### TASK BRIEF
Return, word for word, the lines of the listing below from the one with "Rendered at 1241 by 1754 pixels." through the one with "List each element's", and no other lines.

### RECORDS SHOWN
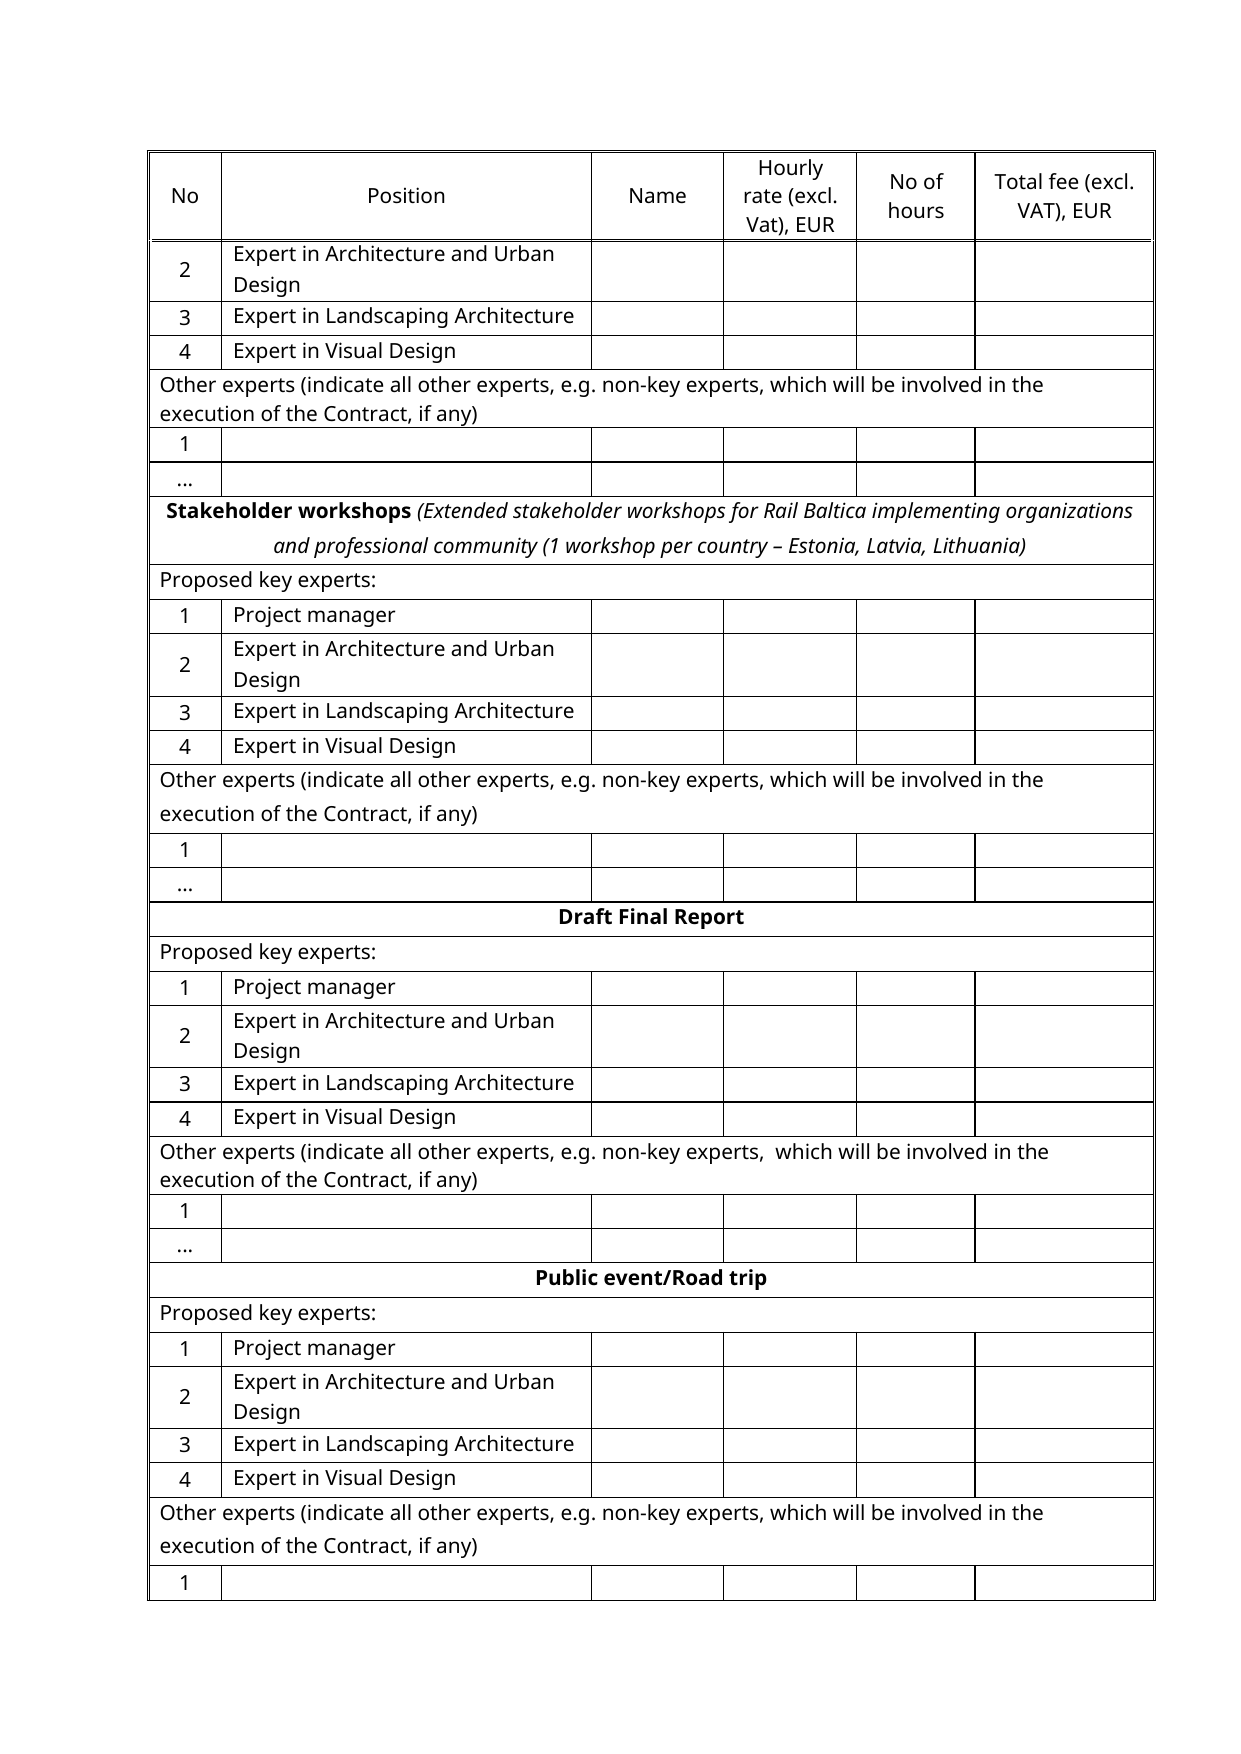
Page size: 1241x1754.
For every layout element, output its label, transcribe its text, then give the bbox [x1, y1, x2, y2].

---

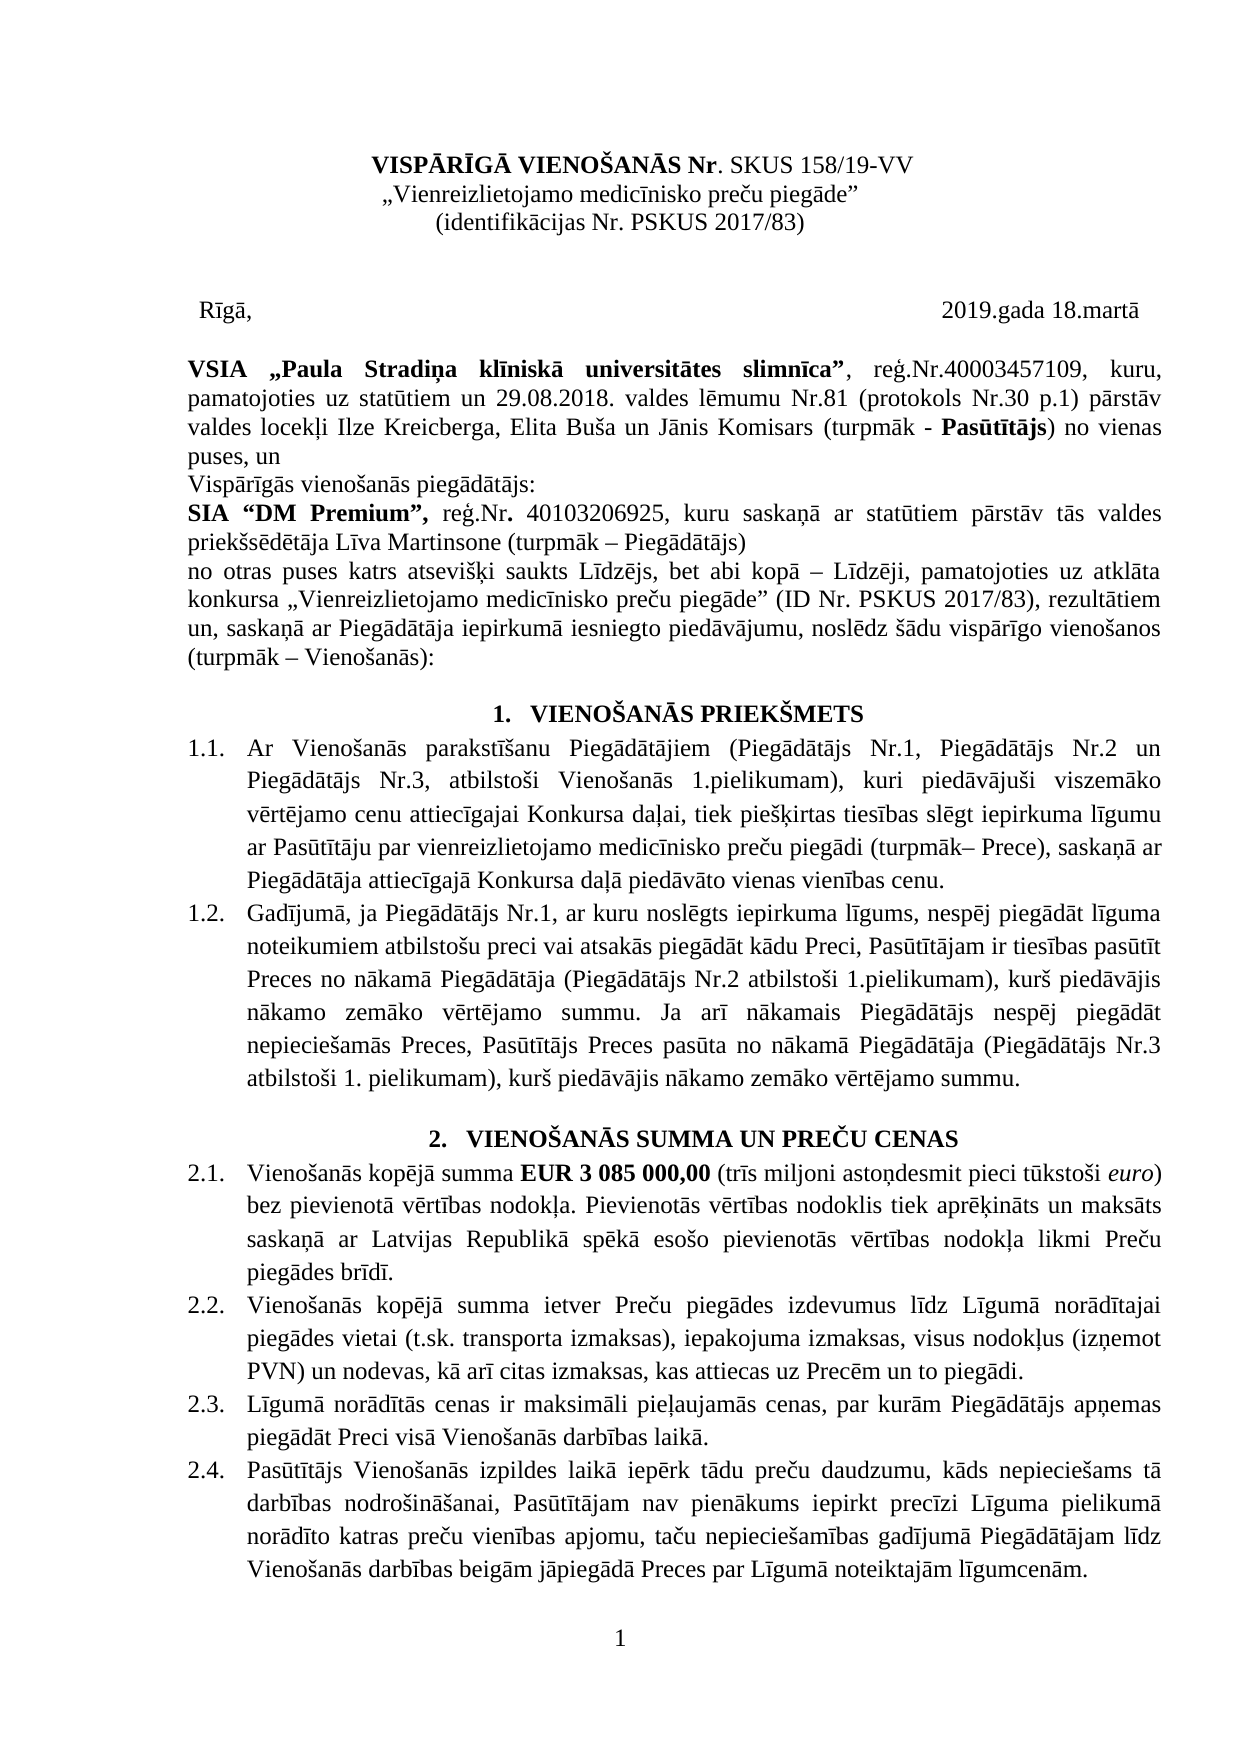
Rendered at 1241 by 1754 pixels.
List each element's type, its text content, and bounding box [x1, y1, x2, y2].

---

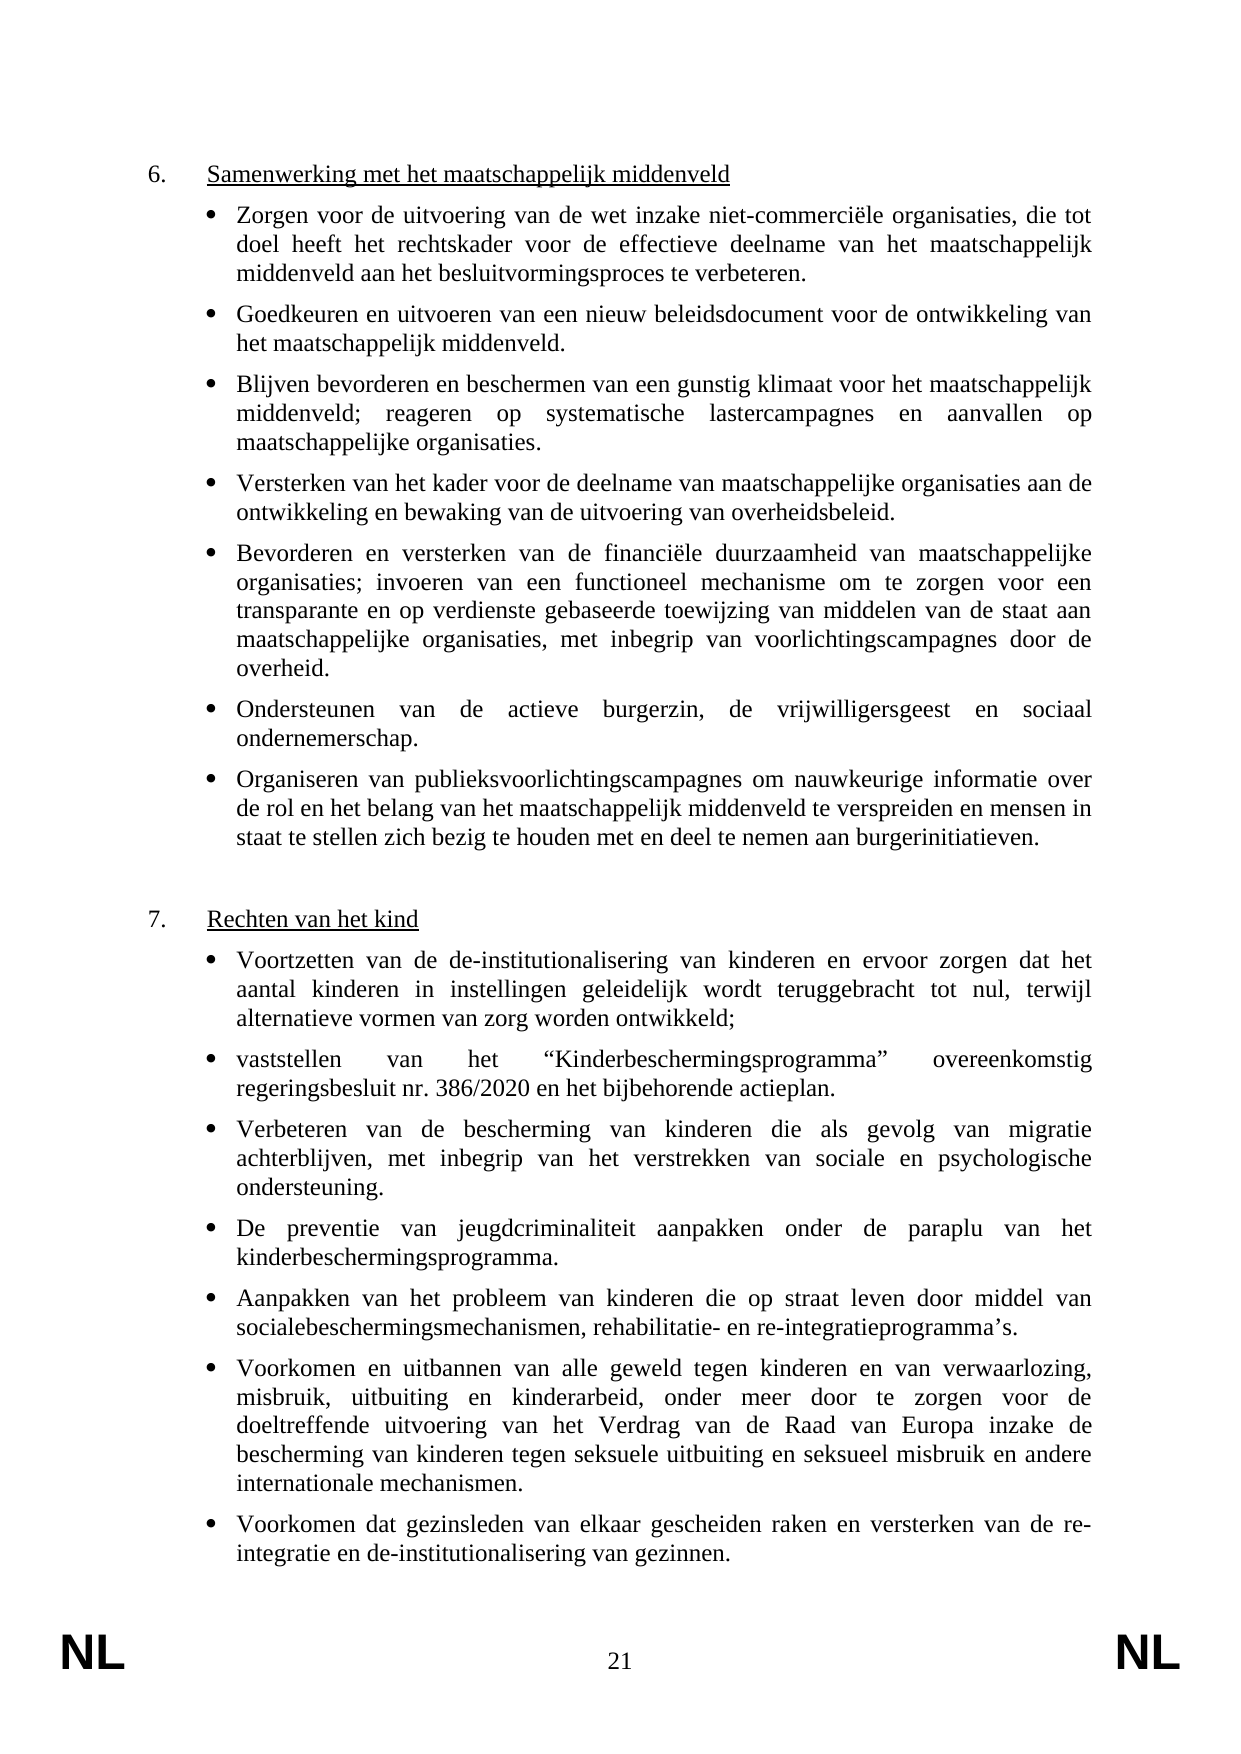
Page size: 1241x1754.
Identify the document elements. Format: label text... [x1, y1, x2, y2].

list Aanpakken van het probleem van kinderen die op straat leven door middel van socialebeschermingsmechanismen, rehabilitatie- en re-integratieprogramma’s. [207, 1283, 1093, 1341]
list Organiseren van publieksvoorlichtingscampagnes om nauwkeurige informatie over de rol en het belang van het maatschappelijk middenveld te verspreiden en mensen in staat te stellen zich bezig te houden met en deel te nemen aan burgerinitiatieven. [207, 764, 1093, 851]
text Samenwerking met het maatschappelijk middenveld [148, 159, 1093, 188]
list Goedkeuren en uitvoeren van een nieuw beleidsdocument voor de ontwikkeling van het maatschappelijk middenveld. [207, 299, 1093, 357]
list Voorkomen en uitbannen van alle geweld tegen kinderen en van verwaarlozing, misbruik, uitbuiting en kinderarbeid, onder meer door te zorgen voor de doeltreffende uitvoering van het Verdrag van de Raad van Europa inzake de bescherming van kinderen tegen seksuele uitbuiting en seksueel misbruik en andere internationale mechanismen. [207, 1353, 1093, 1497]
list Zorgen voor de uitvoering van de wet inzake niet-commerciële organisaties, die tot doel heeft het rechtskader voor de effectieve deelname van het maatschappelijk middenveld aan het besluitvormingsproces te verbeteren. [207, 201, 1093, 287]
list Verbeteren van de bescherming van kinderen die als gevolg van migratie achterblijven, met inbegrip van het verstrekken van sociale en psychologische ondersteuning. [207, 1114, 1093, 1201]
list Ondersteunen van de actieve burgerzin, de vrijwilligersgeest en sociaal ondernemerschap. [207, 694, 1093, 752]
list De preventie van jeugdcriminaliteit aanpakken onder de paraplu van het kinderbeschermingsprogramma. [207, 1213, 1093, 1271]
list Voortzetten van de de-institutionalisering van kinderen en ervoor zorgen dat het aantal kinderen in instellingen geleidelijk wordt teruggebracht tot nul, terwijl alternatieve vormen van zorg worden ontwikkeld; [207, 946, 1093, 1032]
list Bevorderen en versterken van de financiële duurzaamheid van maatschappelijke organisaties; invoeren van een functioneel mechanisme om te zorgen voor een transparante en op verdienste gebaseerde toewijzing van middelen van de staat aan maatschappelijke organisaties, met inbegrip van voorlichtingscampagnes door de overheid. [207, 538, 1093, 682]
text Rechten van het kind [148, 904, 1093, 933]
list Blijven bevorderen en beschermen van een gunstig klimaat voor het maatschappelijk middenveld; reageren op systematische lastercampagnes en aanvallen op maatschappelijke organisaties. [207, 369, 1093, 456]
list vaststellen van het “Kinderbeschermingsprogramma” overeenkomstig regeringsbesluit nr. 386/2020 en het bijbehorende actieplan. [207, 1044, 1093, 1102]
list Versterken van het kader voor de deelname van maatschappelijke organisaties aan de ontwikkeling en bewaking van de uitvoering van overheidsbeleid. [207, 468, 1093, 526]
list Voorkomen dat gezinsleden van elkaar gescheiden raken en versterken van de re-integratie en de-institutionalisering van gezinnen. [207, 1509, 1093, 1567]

### OUTPUT FOR THIS TASK
Rendered at 1241 by 1754 pixels.
List each element's type, its text content, and bounding box [x1, y1, x2, y2].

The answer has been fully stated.